Americans are gearing up to travel this holiday season—the second under the COVID-19 pandemic but the first with vaccines available. According to the 2021 Deloitte Holiday Travel Survey, 42 percent of Americans plan to travel between Thanksgiving and mid-January, taking an average of two trips. High-income Americans (defined as over $100,000 annually) will see even more action, as 53 percent plan to travel and one-third of those who do will take three or more trips.
Since leisure travel began its comeback on the heels of the vaccine rollout in early 2021, it has been clear that there is pent-up demand, but travelers continue to proceed with caution. Some of the reasons why Americans are not traveling include: Concern about health of self, family and those around; waiting to travel post-pandemic; and pandemic restrictions making it difficult to enjoy destinations. That said, those who are traveling said they were regular holiday travelers, seeking rest and relaxation, in need of a post-pandemic getaway, reconnecting with friends, and that their travel party is now fully vaccinated.
According to Deloitte, Americans are largely embracing COVID safety measures while traveling, despite news stories of unruly plane passengers. To note: Two-thirds of travelers say they are more likely to fly if masking is required, while just 10 percent say they are less likely. A slightly smaller share, 58 percent, say they would embrace proof of vaccination to fly—and this figure is even higher for high-income and frequent travelers.
While holiday travel spend will vary, high-income households have high hopes for their holiday trips: 85 percent plan to match or exceed their 2019 budgets, with half expecting to spend more than $5,000 on their longest holiday trip. In all, over half (58 percent) of travelers say they expect to spend about the same on travel as they did in 2019, and one in five will spend significantly more, driven by higher-income households.

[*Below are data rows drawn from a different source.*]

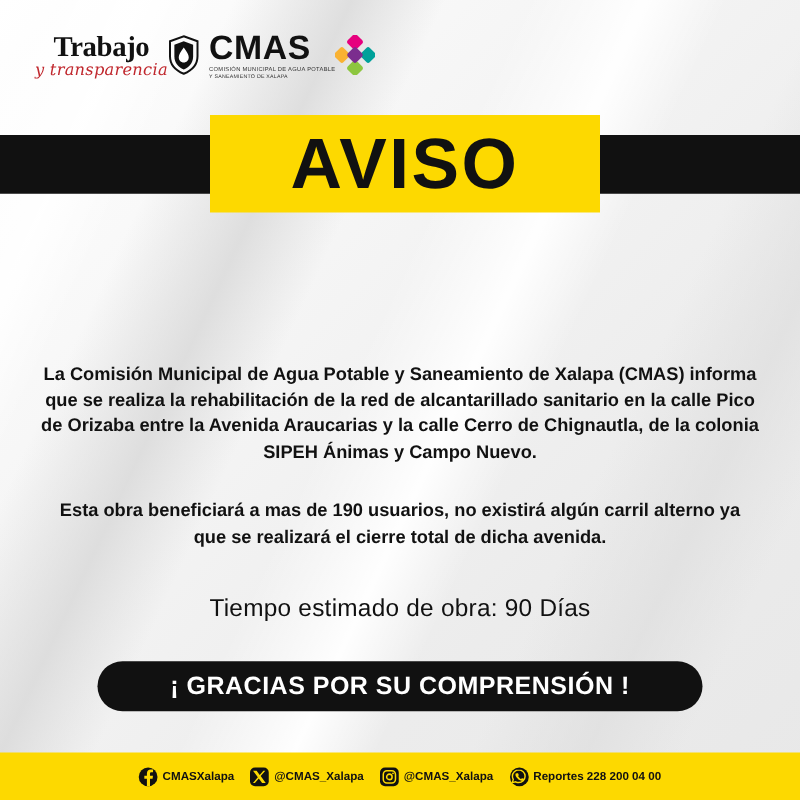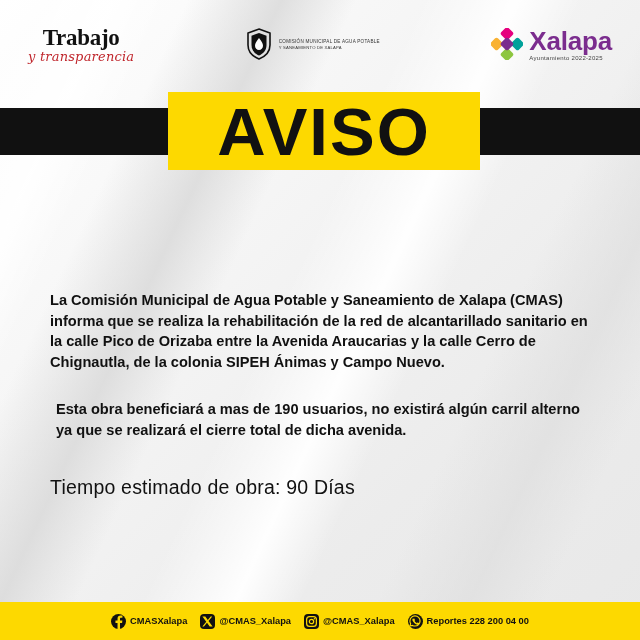"Trabajo" .header { justify-content: space-between -> flex-start }
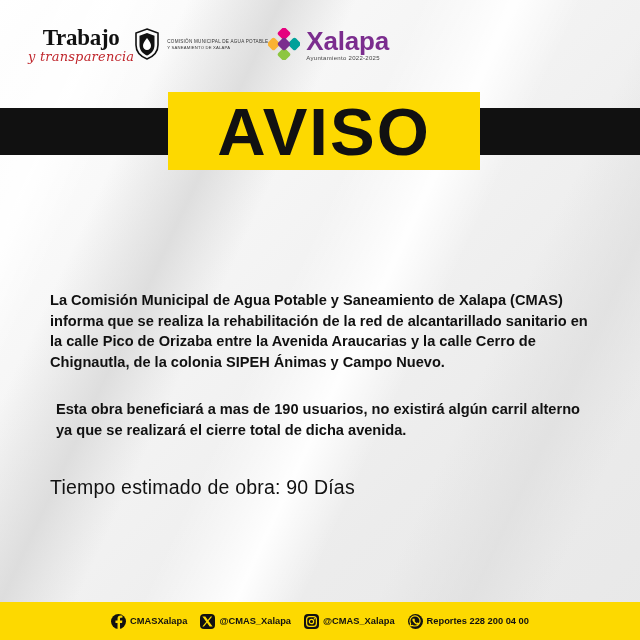"CMAS" div.c1 { html: none -> <div>CMAS</div> }
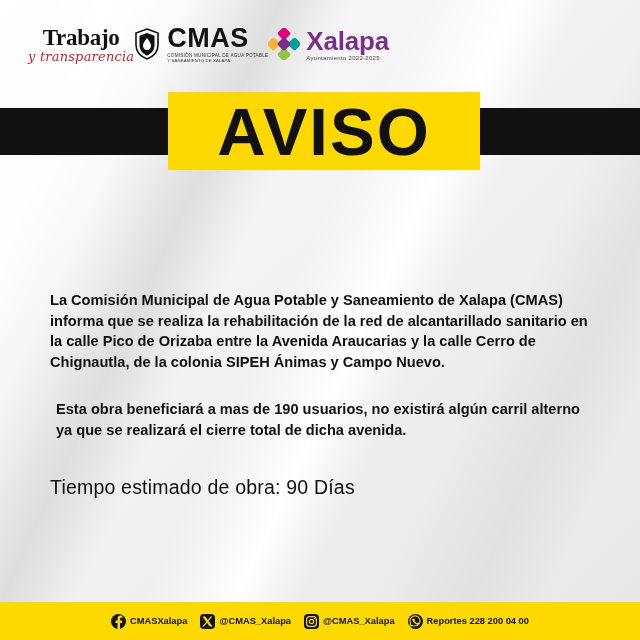"Xalapa" div.xal-txt { html: <div> <div>Xalapa</div> <div>Ayuntamiento 2022-2025</div> </div> -> none }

When it comes to age, those over 55 years old are trailing across the board as it pertains to travel. These older travelers frequently cite health worries as a reason to stay home or otherwise adjust plans. And regardless of age or income, very few plan to travel abroad: Just 10 percent of all travelers plan to take an international flight. About twice as many travelers plan to road trip (70 percent) versus fly (37 percent), citing enjoyment (38 percent) and convenience (28%) as the top reasons, above health (12 percent).
Six in 10 (60 percent) will take trips involving a stay with friends or family, slightly fewer (54 percent) will stay at a hotel or private rental. Perhaps not surprisingly, the pandemic continues to mint new private rental travelers: 43 percent of those staying in rentals over the holidays have tried this lodging type for the first time during the pandemic. Three in four new private renters expect to continue using rentals for at least half of their trips going forward.
The report is based on a survey of 6,512 Americans fielded September 9-23; among those, 2,759 qualified as travelers and a smaller subset of 1,501 travelers noted they would stay in paid lodging during the holiday season.